Türkiye’nin tehlikeli bir sürecin içine sokulduğunu anlatan Kılıçdaroğlu, şöyle devam etti: “Yeni anayasa değişikliğiyle cumhurbaşkanı, yurt dışına gittiğinde seçimle gelmeyen birisi vekalet edecek. Ne zaman olur seçimle gelmeyen kişilerin vekaleti? Darbe dönemlerinde olur. Kenan Evren, darbeyi yaptı geldi. Seçimle mi geldi? Hayır. Ne kadar tehlikeli bir sürecin içine Türkiye’nin sokulduğunu bilmenizi isterim. O açıdan bu süreç, milli Kurtuluş Savaşı sürecimizin ikinci adımıdır. 80 milyon vatandaşımın tek tek sorumluluğu var. Kendi göbeğimizi kendimiz keseceğiz. Demokrasi mi istiyoruz, tek adam rejimi mi istiyoruz? Oylanan budur. Gerisi laf-ı güzaftır.”
“BUNUN AK PARTİ, CHP, MHP, HDP’YLE İLGİSİ YOK…”

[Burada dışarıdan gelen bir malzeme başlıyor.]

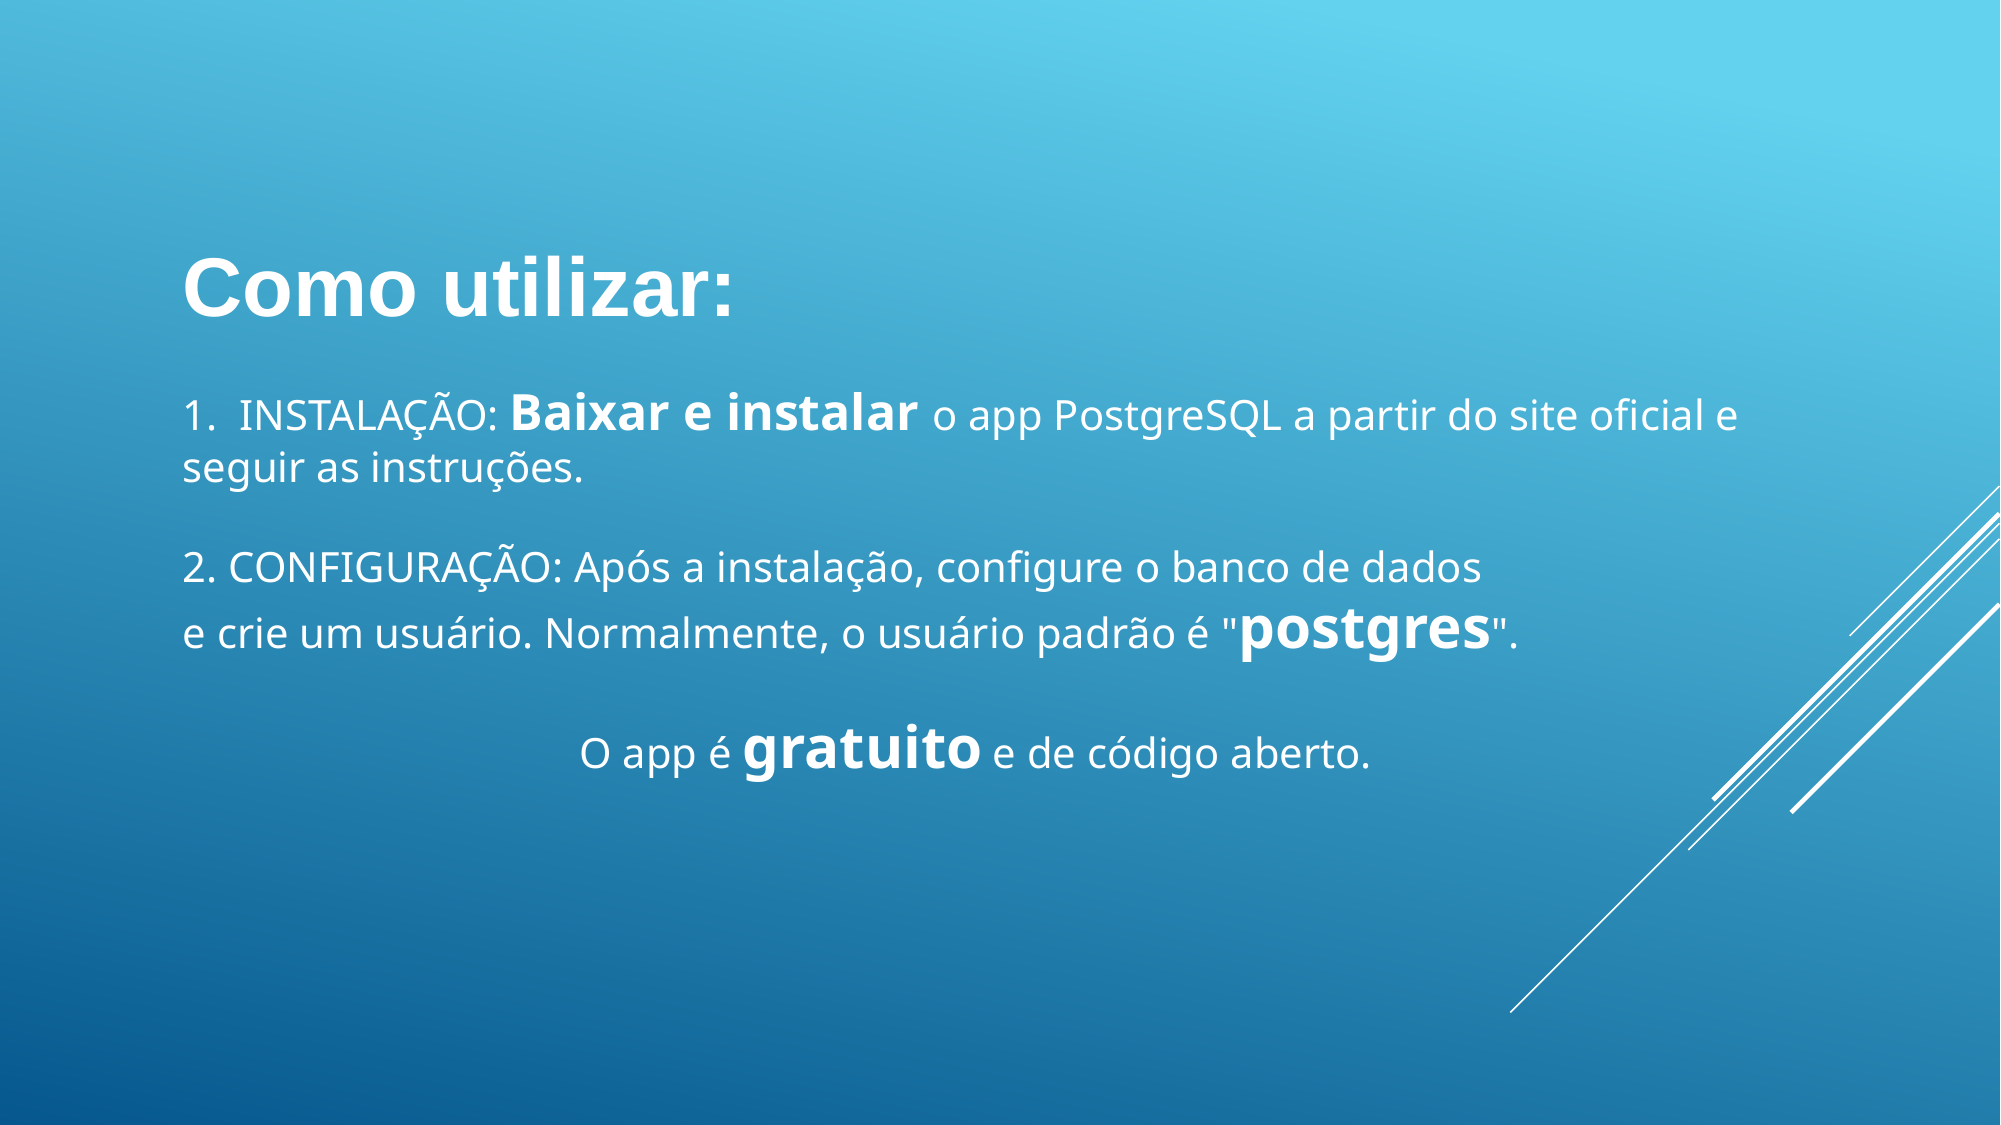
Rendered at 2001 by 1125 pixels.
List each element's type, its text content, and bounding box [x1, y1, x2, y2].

text_box INSTALAÇÃO: Baixar e instalar o app PostgreSQL a partir do site oficial e seguir as instruções. 2. CONFIGURAÇÃO: Após a instalação, configure o banco de dados e crie um usuário. Normalmente, o usuário padrão é "postgres". O app é gratuito e de código aberto. [168, 373, 1784, 924]
text_box Como utilizar: [167, 226, 906, 341]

Anayasa değişikliği referandumunun bir parti seçimi olmadığını vurgulayan Kılıçdaroğlu, şunları kaydetti: “Bir kişiyi, başkanı kandırdınız mı devasa Türkiye Cumhuriyeti’ni ele geçiriyorsunuz. Müsteşar, genel müdür, büyükelçi, vali kim olacak? Bütün bunların hepsini o belirleyecek. Devletin bütün kadrolarını bir öğleden sonra tamamını değiştirecek ve devleti ele geçirecek. Böyle devlet olur mu? Olayın ne kadar tehlikeli boyutlara ulaştığını ve Türkiye’nin nasıl bir maceraya sürüklendiğini hep birlikte görüyor muyuz? Bunun AK Parti ile CHP ile MHP ile HDP ile Vatan Partisi ile Saadet Partisi ile ilgisi yok. Bu, bir Türkiye ve memleket sorunu.”